Proteinin Üç Boyutlu Yapısı Kusursuz Bir Tasarımın Eseridir:

 

Protein zincirindeki bu bükülmelerin şekli, zamanlaması, yeri, yönü, açısının önemini gözümüzde canlandırmak için bir örnek verelim. Bu hassas şekillenmeyi ünlü bir Japon oyununa (origami) benzetebiliriz. Bu oyunda üç boyutlu bir şekli elde etmek için iki boyutlu bir kağıt belirli sıralarla katlama işlemlerinden geçirilir. Önceden özel olarak hazırlanmış bir katlama talimatı izleyerek bir gemi maketi ya da bir kuş maketi elde edebilirsiniz. İşte bir proteinin üç boyutlu bir şekilde bükülmesi için de amino asit zincirinin belirli zamanlamalarla ve yerlerde belirli miktarla, belirli açılarda ve yönlerde bükülmesi gereklidir. Proteinler de bu oyundaki üç boyutlu şekiller gibidir. Bu oyunun sonunda elde edilmek istenen şekillerin rastgele katlamalarla elde edilmesi imkansızdır. Çünkü bu oyunda kağıdın hangi parçasının, hangi sırayla ne kadar ve ne şekilde katlanacağı, sonuçta elde edilecek her bir şekil için önceden, bu konunun uzmanları tarafından tasarlanır. Tek bir katlamanın dahi yanlış bir sıralamada, yanlış bir yönde veya yanlış miktarda yapılması istenilen şeklin elde edilmesini engeller, ortaya bozuk ve anlamsız bir şekil çıkar. Örneğin uçak şeklini elde etmek için gerekli olan sıralamadaki katlamalardan birini eksik yaptığınızda ya da farklı bir yöne doğru katladığınızda, uçağın kanadı oluşmaz. Araba şekli oluşturmak isterken yanlış bir bükme işlemi yüzünden arabanın tekerlekleri meydana gelmez. Proteinler için ise durum çok daha detaylıdır. Bir protein molekülündeki tek bir amino asitin dahi yanlış bir sıralamayla veya yanlış bir yönde birleşmesi, proteinin yanlış bir şekil almasına ve dolayısıyla işlevini yitirmesine neden olur. Örneğin kaslarda oksijen taşınmasından sorumlu olan miyoglobin proteininin küresel yapısı bozulduğunda boyu eninden 20 kat daha uzun olur ve işini yapamaz hale gelir.15 

Tek başlarına veya biraraya konduklarında bir anlam ifade etmeyen amino asitler, bu bükülmeler ve kıvrılmalar ile önemli bir anlam kazanarak, vücut içinde hayati görevlere sahip olmaktadırlar. Aynı düz bir kağıdın, bilinçli, planlı ve bir tasarıma götüren kıvırma ve katlamalarla bir gemi veya uçak şekli alarak anlam kazanması gibi... Bu noktada şunu da belirtmek gerekir ki, proteinin yapısı, planlı bir şekilde katlanarak elde edilen kağıttan bir şekilden çok daha kompleks ve organizedir. Dahası, protein molekülü, gözle dahi görülemeyecek, hatta elektron mikroskobunda dahi tespit edilemeyecek kadar küçüktür. Bu kadar küçük bir alana sığdırılan atomlar, önce bir plan ve tasarıma uygun olarak dizilmekte, sonra yine bu plan ve tasarıma uygun olarak bükülüp kıvrılmaktadır. Bunların hepsi, bilip gördüğümüz hiçbir tasarımla karşılaştırılamayacak kadar olağanüstü ve hayranlık uyandıran özelliklerdir.
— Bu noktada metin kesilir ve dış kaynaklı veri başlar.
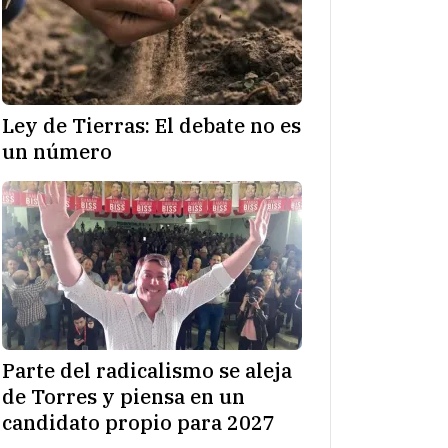
Ley de Tierras: El debate no es
un número
Parte del radicalismo se aleja
de Torres y piensa en un
candidato propio para 2027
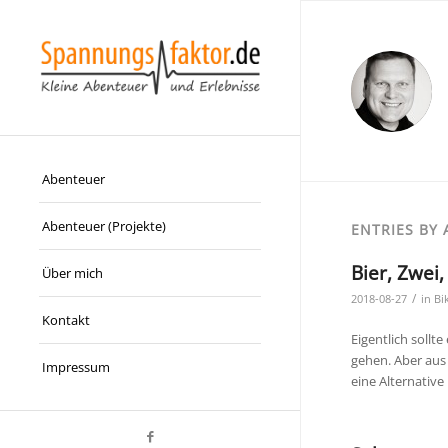
Abenteuer
Abenteuer (Projekte)
ENTRIES BY
Bier, Zwei
Über mich
/
2018-08-27
in
Bi
Kontakt
Eigentlich soll
gehen. Aber aus
Impressum
eine Alternative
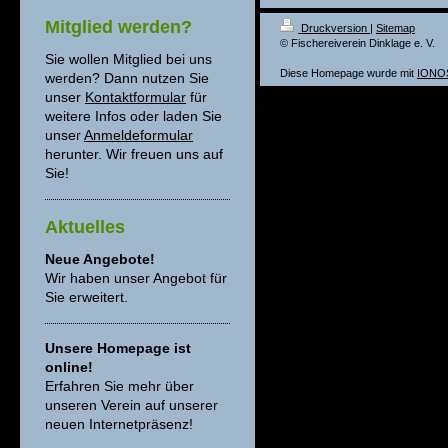
Mitglied werden?
Druckversion
|
Sitemap
© Fischereiverein Dinklage e. V.
Sie wollen Mitglied bei uns
Diese Homepage wurde mit
IONOS
werden? Dann nutzen Sie
unser
Kontaktformular
für
weitere Infos oder laden Sie
unser
Anmeldeformular
herunter. Wir freuen uns auf
Sie!
Aktuelles
Neue Angebote!
Wir haben unser Angebot für
Sie erweitert.
Unsere Homepage ist
online!
Erfahren Sie mehr über
unseren Verein auf unserer
neuen Internetpräsenz!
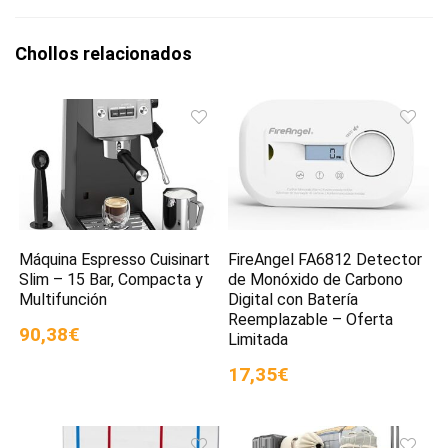
Chollos relacionados
Máquina Espresso Cuisinart
FireAngel FA6812 Detector
Slim – 15 Bar, Compacta y
de Monóxido de Carbono
Multifunción
Digital con Batería
Reemplazable – Oferta
90,38€
Limitada
17,35€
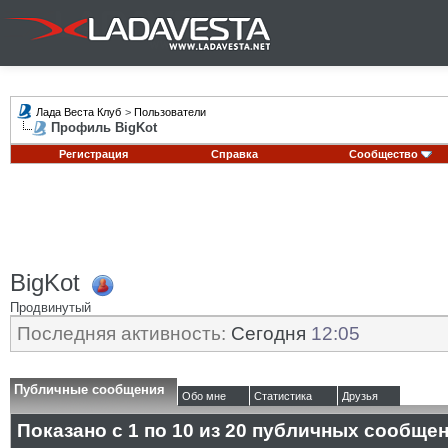
Лада Веста Клуб
>
Пользователи
Профиль BigKot
Регистрация
Справка
Сообщество
BigKot
Продвинутый
Последняя активность:
Сегодня
12:05
Публичные сообщения
Обо мне
Статистика
Друзья
Показано с 1 по
10
из
20
публичных сообще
Böylesine kusursuz, kompleks, birkaç aşamalı ve çok parçalı bir düzenin tesadüfen oluşması açıkça görüldüğü gibi imkansızdır. Üstelik burada anlatılanlar proteinin yapısı ile ilgili sayısız detayın en basitleştirilmiş bir özetidir. Proteinler üzerinde yapılan daha detaylı incelemeler, bu moleküllerin çok daha kompleks özelliklerini ortaya çıkarmaktadır ve henüz gün ışığına çıkarılmamış birçok konu bulunmaktadır. Bu gerçek ise, canlılığın en küçük yapıtaşlarında dahi, tesadüfen oluşum iddiasına asla yer olmadığını kesin olarak göstermektedir.